*DOCUMENT SECTION:*
[Start of Attachment]

Without going into enormous depths, the sp/sx wife felt that the sx/soc husband was aggressive, violent, and suspicious. She claimed he was prone to intense passions, and a womanizer who always suspected her of cheating (pot meet kettle). She would ask her spiritual adviser about how to cope; she honestly believed he was insane. The whole thing is where it is now, because she's claiming she was too afraid to ask for a divorce settlement at the time.

The sx/soc saw her as obsessed with luxury and constantly expecting more money than he was realistically able to provide. He saw her as a pampered, spoiled, hyper-materialistic princess who created drama for others around her (and I can attest to the drama). He insulted her desirability, she insulted his inability to maintain stability.

Obviously enneatype played into their relationship to, as well as immaturity and lower health levels, but in reading the case over, I kept feeling that a core resentment between one another came from the sp/sx 2 thinking that the sx/soc 6 was invasive with his violently over-the-top passions and possessive control, and the sx/soc guy thinking that the sp/sx wife had an unhealthy focus on money, acquisition, brand-name comfort, and herself.

What initially attracted them was that he was desperately lonely in his new job because his entire well-being depended on him finding THE ONE. And she wanted the material advantage of marrying a US national for the passport, and maybe passing grades in his classes, and knew how to cater to his sensibilities to get there.

I'm not saying all sx/soc - sp/sx relationships are founded on cyncism like this, but that you can clearly see the dynamic playing out, particularly with her sp. I suppose it's similar to the reasons you suggest in the OP.




CASE TWO:

* *




A second case example would be a sp/sx mother and a sx/soc daughter I have observed (these stackings are fairly definite). The daughter is currently in dispute with the mother for reasons I'll touch on shortly; here are a couple of dynamics.

The mother feels that the daughter is too voluably passionate and creates drama. The daughter feels that the mother is confining in her outlook and didn't introduce her enough to "the world". She feels hurt sometimes when, after pouring her heart out, the mother switches topics to a practical nature. And the mother feels that the daughter can be suffocating with her presence.

Without going into great detail, they separated because the mother essentially ignored the daughter at a critical juncture in the daughter's life, and the daughter perceived that the mother was supposed to be there for her--people who are as close as they were tend to check in on each other and stand by them and share the suffering to keep the union whole. 

The mother feels that that's all very well and good, but her own financial resources were the priority here, and tending to the basics of life took precidence. In short, the rift was between values--the dependence on practical material needs, and the dependence on one other tight relationship with an intimate.

[End of Attachment]

*WHAT YOU SHOULD DO:* Summarize the forum post about the two relationship cases in three sentences.

*DATA EXCERPTS:*
[Start of Attachment]

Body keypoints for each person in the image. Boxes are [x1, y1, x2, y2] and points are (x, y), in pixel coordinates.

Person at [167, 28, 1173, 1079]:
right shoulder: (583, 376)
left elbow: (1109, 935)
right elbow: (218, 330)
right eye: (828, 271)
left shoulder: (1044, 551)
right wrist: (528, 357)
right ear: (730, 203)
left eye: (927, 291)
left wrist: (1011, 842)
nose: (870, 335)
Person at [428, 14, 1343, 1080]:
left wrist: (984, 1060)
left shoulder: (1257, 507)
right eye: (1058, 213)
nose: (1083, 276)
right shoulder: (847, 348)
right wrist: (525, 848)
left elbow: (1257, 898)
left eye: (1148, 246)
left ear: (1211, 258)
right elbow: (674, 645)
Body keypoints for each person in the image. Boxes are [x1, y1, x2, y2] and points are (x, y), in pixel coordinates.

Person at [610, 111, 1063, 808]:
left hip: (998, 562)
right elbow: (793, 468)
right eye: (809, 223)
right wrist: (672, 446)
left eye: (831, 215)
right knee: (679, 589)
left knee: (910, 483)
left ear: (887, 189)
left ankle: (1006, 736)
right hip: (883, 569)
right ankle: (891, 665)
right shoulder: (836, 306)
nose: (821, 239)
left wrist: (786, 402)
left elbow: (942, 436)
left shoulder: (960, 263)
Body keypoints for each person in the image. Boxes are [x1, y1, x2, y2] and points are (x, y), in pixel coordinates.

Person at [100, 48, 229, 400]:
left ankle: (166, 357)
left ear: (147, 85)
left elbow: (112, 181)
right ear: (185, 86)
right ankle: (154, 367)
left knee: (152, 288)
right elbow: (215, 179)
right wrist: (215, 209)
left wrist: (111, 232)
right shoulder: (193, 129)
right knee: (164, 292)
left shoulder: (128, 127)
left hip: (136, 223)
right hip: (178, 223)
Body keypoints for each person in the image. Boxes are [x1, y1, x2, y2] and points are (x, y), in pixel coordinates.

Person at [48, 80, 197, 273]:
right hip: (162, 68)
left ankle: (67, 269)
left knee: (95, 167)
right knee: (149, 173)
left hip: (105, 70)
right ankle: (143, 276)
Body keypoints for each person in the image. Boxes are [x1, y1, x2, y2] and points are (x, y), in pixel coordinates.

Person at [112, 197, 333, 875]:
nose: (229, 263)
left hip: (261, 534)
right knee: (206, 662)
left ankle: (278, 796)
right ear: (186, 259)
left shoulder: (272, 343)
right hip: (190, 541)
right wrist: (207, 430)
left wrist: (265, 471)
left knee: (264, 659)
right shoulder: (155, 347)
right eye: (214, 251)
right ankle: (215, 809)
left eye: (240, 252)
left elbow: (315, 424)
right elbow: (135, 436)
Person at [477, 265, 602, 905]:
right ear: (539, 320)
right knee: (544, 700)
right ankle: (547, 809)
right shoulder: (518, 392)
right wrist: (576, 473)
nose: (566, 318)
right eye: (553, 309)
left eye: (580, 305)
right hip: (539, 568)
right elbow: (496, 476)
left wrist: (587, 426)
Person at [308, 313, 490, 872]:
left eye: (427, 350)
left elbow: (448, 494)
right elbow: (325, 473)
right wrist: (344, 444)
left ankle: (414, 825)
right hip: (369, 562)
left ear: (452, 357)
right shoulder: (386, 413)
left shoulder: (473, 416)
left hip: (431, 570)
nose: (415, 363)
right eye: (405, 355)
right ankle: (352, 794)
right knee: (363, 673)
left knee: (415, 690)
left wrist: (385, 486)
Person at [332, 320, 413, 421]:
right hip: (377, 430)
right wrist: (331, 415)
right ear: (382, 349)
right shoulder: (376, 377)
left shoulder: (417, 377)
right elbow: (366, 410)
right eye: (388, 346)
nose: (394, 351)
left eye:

[End of Attachment]

*COMPLETED EXERCISE:* In the first case, a sp/sx wife saw her sx/soc husband as aggressive, violent, and suspicious, while he saw her as obsessed with luxury and always expecting more money than he could provide. They were first drawn together because he was desperately lonely and set on finding THE ONE, and she wanted the material advantage of marrying a US national for the passport. In the second case, a sp/sx mother and a sx/soc daughter separated after the mother ignored the daughter at a critical point in her life, a rift between the dependence on practical material needs and the dependence on one tight relationship with an intimate.